Why can’t we just be OK with other women’s choices or styles?
I am not quite sure, but I believe it has to do with the super-woman complex, with us trying to do-it-right, to be perfect.
And the attachment to right and wrong that comes with it. Because ultimately there can be just one perfect…(or so we think).
There is something very telling that I have read and heard first hand from very successful working moms (the few that make it to the top) during my years with Fortune 100 corporations: at some point they realize that they are not and will never be perfect. They won’t always do it right at home or at work, they won’t always be “there” and they can’t do it all alone (that ‘s what you have teams and family for ;-). What drives them is something else, something personal that has nothing to do with what others think (if it was, none of them would survive the ascent).

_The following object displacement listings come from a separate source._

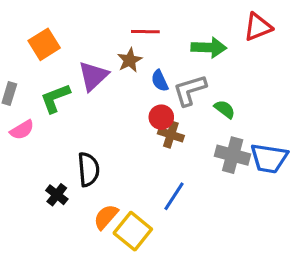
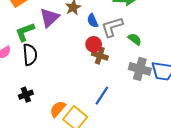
black semicircle: (88, 169) -> (30, 55), moved
black cross: (57, 195) -> (26, 95), turned 32

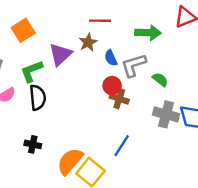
black cross: (26, 95) -> (33, 144), turned 32
orange semicircle: (58, 109) -> (70, 161), size x1.4

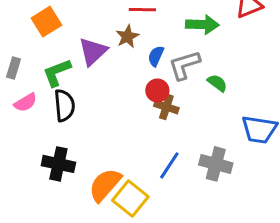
blue semicircle: (111, 58) -> (156, 56), turned 49
gray cross: (166, 114) -> (216, 164), moved
black cross: (33, 144) -> (58, 164), size x1.5

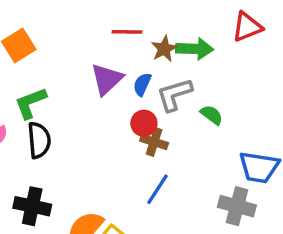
brown star: (127, 37) -> (164, 49), moved
purple triangle: (93, 52) -> (107, 79), moved
gray cross: (216, 164) -> (237, 206), moved
blue line: (169, 165) -> (157, 189), moved

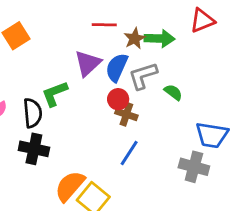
blue semicircle: (142, 84) -> (117, 67), size x1.5
green L-shape: (31, 103) -> (55, 94), moved
black cross: (32, 206) -> (34, 149), moved

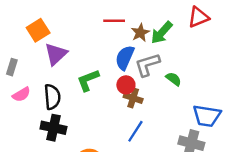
green arrow: (159, 39) -> (162, 33), turned 130
purple triangle: (88, 63) -> (56, 54), moved
green L-shape: (55, 94) -> (88, 80), moved

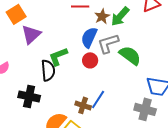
green semicircle: (174, 79) -> (130, 55), size x1.6
black semicircle: (52, 97) -> (48, 70), moved
brown cross: (133, 98) -> (83, 105), moved

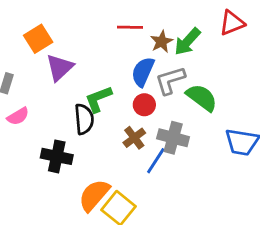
brown cross: (83, 105) -> (134, 138), moved, turned 35
gray cross: (145, 109) -> (173, 138), moved

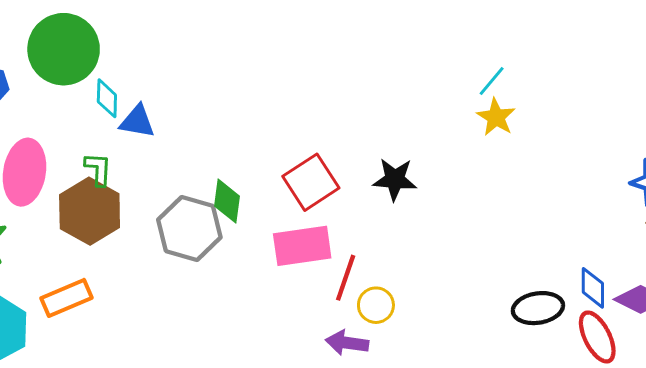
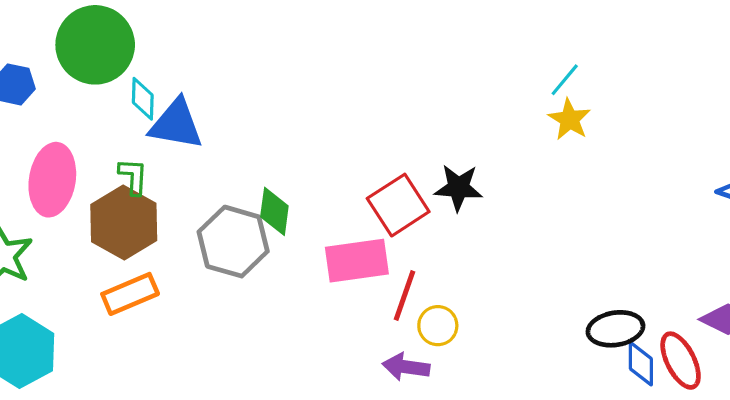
blue triangle: (137, 121) -> (176, 124), size x1.4
red square: (311, 182) -> (398, 205), moved
blue diamond: (593, 288) -> (641, 364), moved
orange rectangle: (66, 298) -> (130, 294), moved

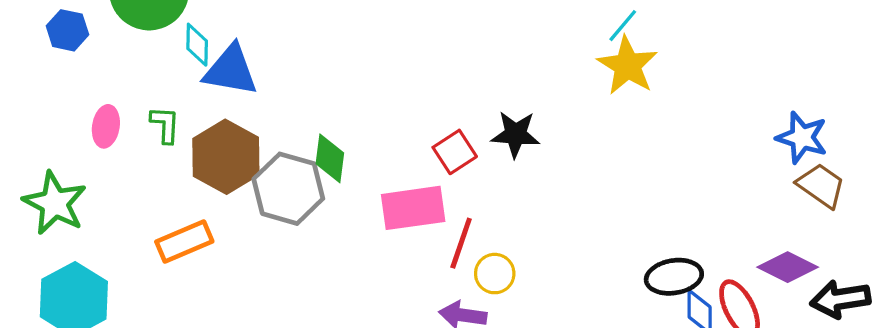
yellow star: (569, 119) -> (628, 66), size x1.4
green L-shape: (133, 177) -> (165, 125), moved
pink ellipse: (52, 180) -> (106, 126), size x0.6
red square: (398, 205) -> (455, 152), size x0.7
brown hexagon: (124, 223) -> (226, 157), moved

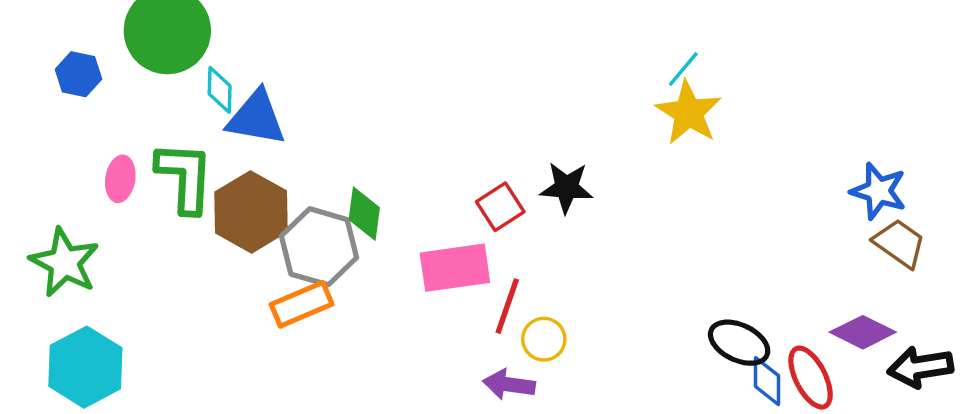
green L-shape: (165, 125) -> (185, 177), size x1.8
orange rectangle: (184, 242) -> (302, 304), moved
black ellipse: (674, 277) -> (739, 343), turned 34

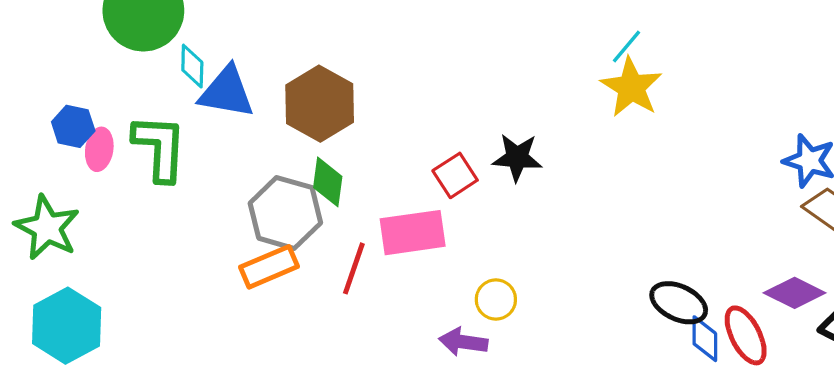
blue hexagon: (78, 74) -> (73, 126), moved
brown hexagon: (251, 212) -> (320, 104), moved
red line: (507, 306) -> (354, 268), moved

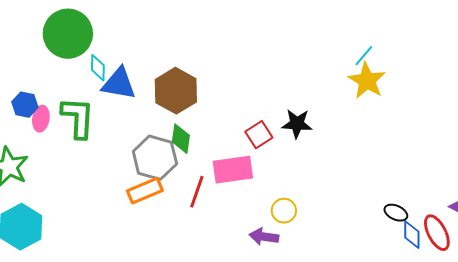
black ellipse: (679, 303) -> (396, 213), size x0.7

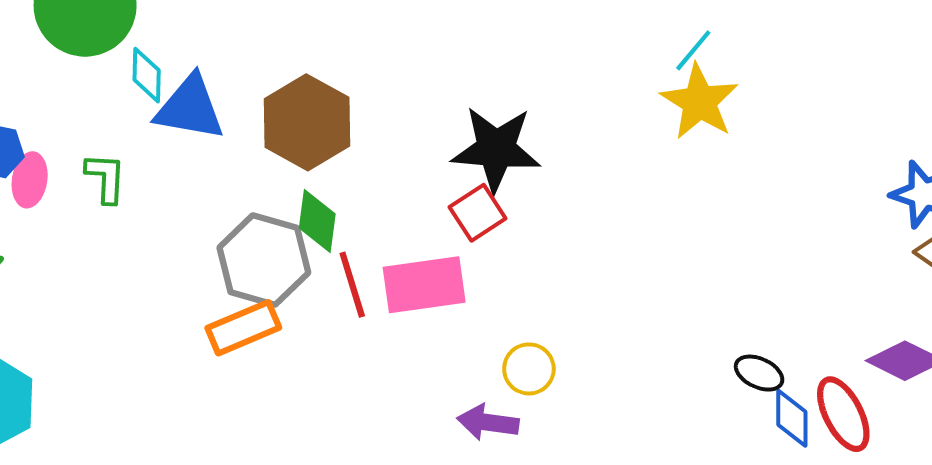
green L-shape: (78, 118) -> (106, 178), size x0.6
black star: (297, 124) -> (496, 149), moved, size x1.4
red line: (197, 192) -> (352, 285), moved, turned -36

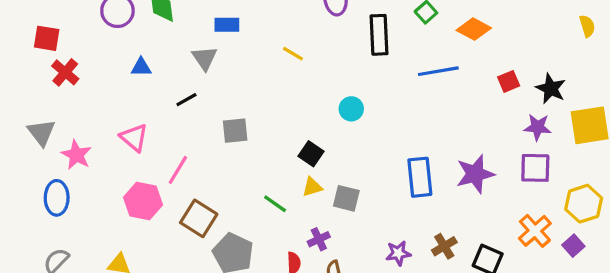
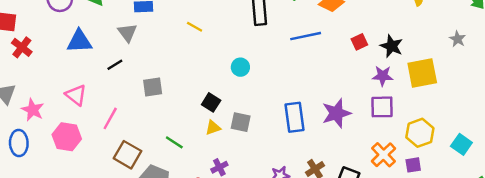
blue triangle: (141, 67) -> (79, 41), size x1.6
gray square: (346, 198) -> (241, 122), moved
pink hexagon: (143, 201) -> (67, 137), moved
green line: (275, 204) -> (174, 142), moved
purple square: (573, 246) -> (413, 165), turned 35

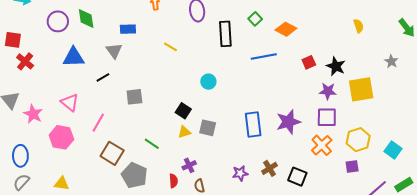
blue ellipse: (19, 143) -> (20, 156), moved
orange cross: (383, 155) -> (322, 145), moved

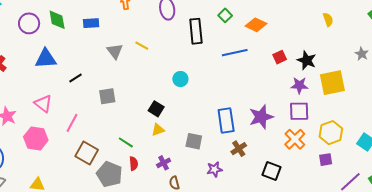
blue rectangle: (128, 29) -> (91, 23), moved
gray triangle: (114, 51) -> (115, 51), moved
gray square: (208, 128) -> (194, 141), moved
brown cross: (270, 168) -> (239, 149), moved
red semicircle: (173, 181) -> (134, 164), moved

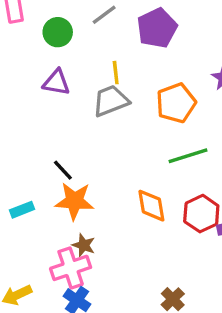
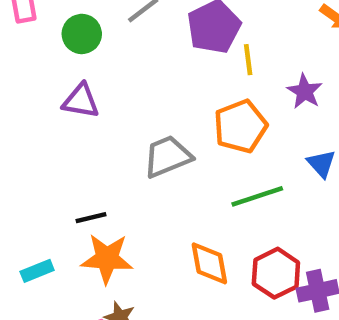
yellow line: (116, 73) -> (248, 60), moved
gray trapezoid: (111, 101) -> (168, 156), moved
black line: (63, 170) -> (91, 218), turned -60

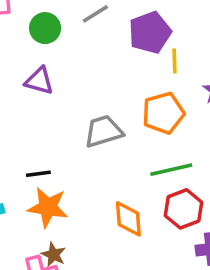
red hexagon: (276, 273) -> (183, 209), moved

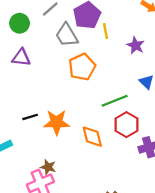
orange pentagon: (163, 113) -> (82, 67), moved
gray trapezoid: (104, 131) -> (67, 35), moved, turned -95
orange star: (48, 207) -> (57, 122), moved

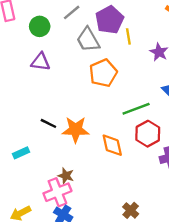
black line: (30, 117) -> (48, 123), turned 42

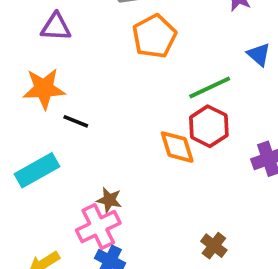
orange star: (76, 130) -> (44, 89), moved
red hexagon: (148, 134) -> (209, 126), moved
cyan rectangle: (21, 153) -> (37, 170), size x1.6

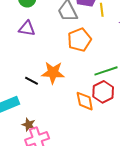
orange star: (44, 89) -> (53, 73), moved
brown star: (109, 200) -> (29, 125), moved

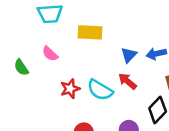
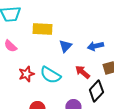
blue triangle: (129, 55) -> (65, 46), moved
red arrow: (128, 81) -> (82, 72), moved

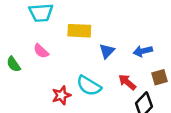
red star: (26, 74) -> (61, 95), moved

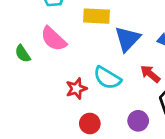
pink semicircle: (41, 51) -> (54, 39), size x1.5
blue triangle: (107, 51) -> (127, 39), size x1.5

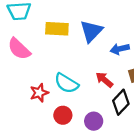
blue triangle: (127, 39) -> (91, 31), moved
red circle: (90, 123) -> (63, 115), moved

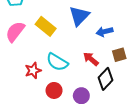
yellow rectangle: (57, 29) -> (46, 26), moved, turned 36
pink semicircle: (19, 49) -> (15, 32), turned 85

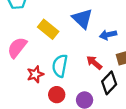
blue triangle: (79, 16) -> (82, 19), turned -30
pink semicircle: (15, 32) -> (17, 48), moved
cyan semicircle: (57, 62) -> (60, 66), turned 70

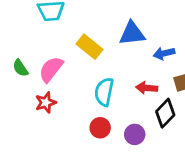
blue triangle: (82, 19) -> (132, 33), turned -50
red arrow: (94, 63) -> (147, 88), turned -35
red star: (35, 74) -> (46, 103), moved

And a lot of their success and drive to mentor other women come from that realization. Once you are there –at the point that your choices are about & for you alone, other women’s choices do not affect yours, your own past choices do not drive you. You stop comparing and you are free to soar and to serve.
I had to ask myself, do I do this too? And yes I do, but I’ve become a lot more understanding, supporting and inclusive since I am not striving to have the perfect life anymore. And I make a point at catching myself when I am judging.